A ship named Middleham Castle had been tied up at the Halifax Graving Dock Company wharf, just outside the dry dock at the south end of Richmond. Her crew stared across the water at the smoking ghost ship, less alarmed than amused by the abandoned boat’s hapless yawing across the Narrows toward their side, while their foreman grew irritated with them because they had stopped working.
Jack Ta
ppen, nineteen, worked for marine engineers Burns & Kelleher, which had won the contract to do all the pipe work at the graving dock. Tappen was carrying a large cast-iron pipe to Middleham’s engine room when he heard someone on deck yell, “Two ships just collided off us!” Tappen set down the pipe and dashed up on deck, just in time to see Imo and Mont-Blanc pull apart. He then saw a fire rising from the waterline on one of the ships as it floated toward them and the crew abandoning ship. By then Mont-Blanc was so close to the Richmond dockyard that Tappen could see Mont-Blanc’s cook, who had been serving breakfast when the ships collided, was still wearing his white apron.
One of the older Burns & Kelleher employees told Tappan, “I saw a coal ship burn like that once.” When the same engineer saw the flames growing, he added, “If she has explosives aboard, this is no place for us.” But no one took him seriously, because nothing like that had ever happened in Halifax. Some of the Middleham Castle crew put bumpers out in case Mont-Blanc rubbed up against their ship.

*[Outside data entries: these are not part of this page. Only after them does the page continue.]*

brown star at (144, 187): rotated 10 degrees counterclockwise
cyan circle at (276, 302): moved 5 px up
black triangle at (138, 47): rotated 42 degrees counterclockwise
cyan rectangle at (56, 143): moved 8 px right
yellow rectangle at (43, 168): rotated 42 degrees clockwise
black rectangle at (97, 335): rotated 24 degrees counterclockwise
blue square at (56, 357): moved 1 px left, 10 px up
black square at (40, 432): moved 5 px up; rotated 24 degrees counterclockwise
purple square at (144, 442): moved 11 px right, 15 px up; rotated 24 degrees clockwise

The foreman had more immediate concerns: getting Tappen and his coworkers to move the pipe they had left below deck. When the foreman snarled, they finished the job quickly so they could return to watch the ghost ship gently slip right alongside Pier 6—a perfect landing, as if guided by an invisible pilot. At 8:52 a.m., her nose grounded softly into the shore, directly downhill from the Richmond neighborhood and the Richmond Printing Company, between the Acadian Sugar Refinery and the Hillis & Sons Foundry.

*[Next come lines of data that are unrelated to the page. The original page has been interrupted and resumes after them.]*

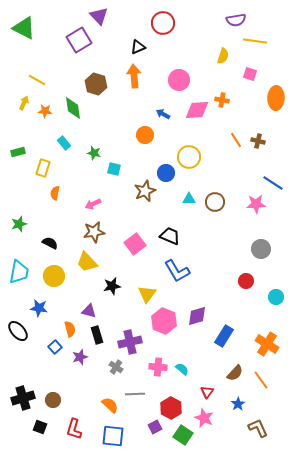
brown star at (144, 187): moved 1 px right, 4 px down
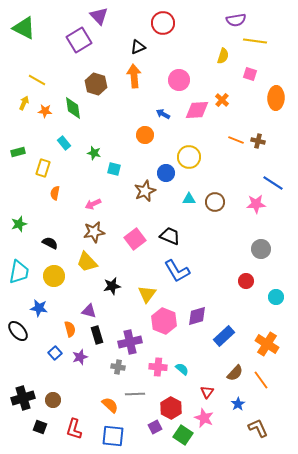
orange cross at (222, 100): rotated 32 degrees clockwise
orange line at (236, 140): rotated 35 degrees counterclockwise
pink square at (135, 244): moved 5 px up
blue rectangle at (224, 336): rotated 15 degrees clockwise
blue square at (55, 347): moved 6 px down
gray cross at (116, 367): moved 2 px right; rotated 24 degrees counterclockwise
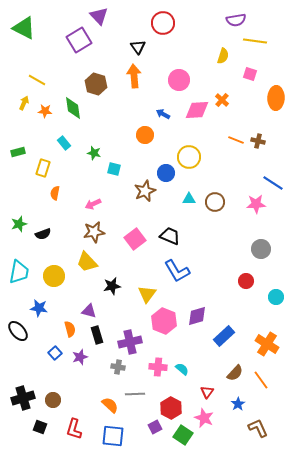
black triangle at (138, 47): rotated 42 degrees counterclockwise
black semicircle at (50, 243): moved 7 px left, 9 px up; rotated 133 degrees clockwise
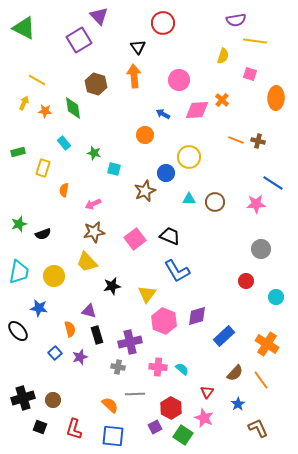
orange semicircle at (55, 193): moved 9 px right, 3 px up
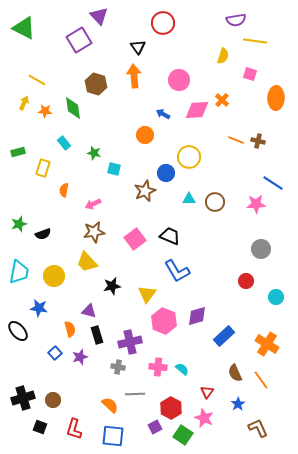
brown semicircle at (235, 373): rotated 114 degrees clockwise
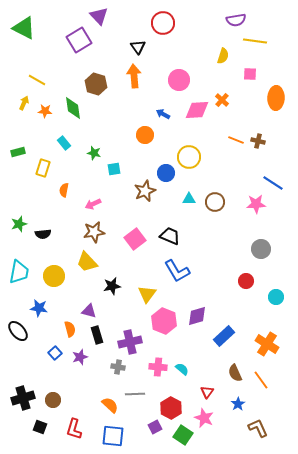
pink square at (250, 74): rotated 16 degrees counterclockwise
cyan square at (114, 169): rotated 24 degrees counterclockwise
black semicircle at (43, 234): rotated 14 degrees clockwise
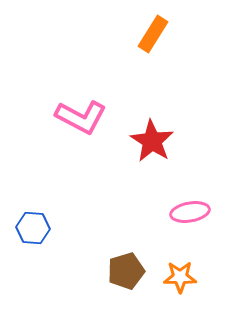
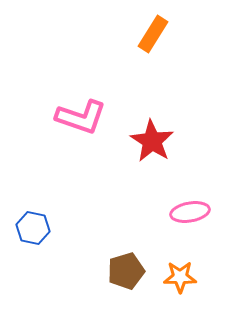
pink L-shape: rotated 9 degrees counterclockwise
blue hexagon: rotated 8 degrees clockwise
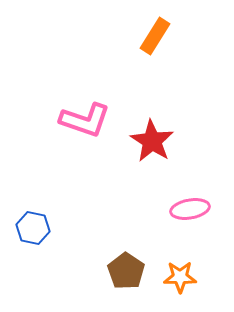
orange rectangle: moved 2 px right, 2 px down
pink L-shape: moved 4 px right, 3 px down
pink ellipse: moved 3 px up
brown pentagon: rotated 21 degrees counterclockwise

The growing throng of observers gathering near Pier 6 viewed the raging Mont-Blanc not as a harbinger of imminent danger but as an oddity. In the face of deck fires, which were fairly routine during the chaotic days of the Great War and were usually started by scattered coal embers, the Mont-Blanc crew’s hurried escape struck the locals as a strange display of cowardice, not as a caution that they, too, should head for the hills.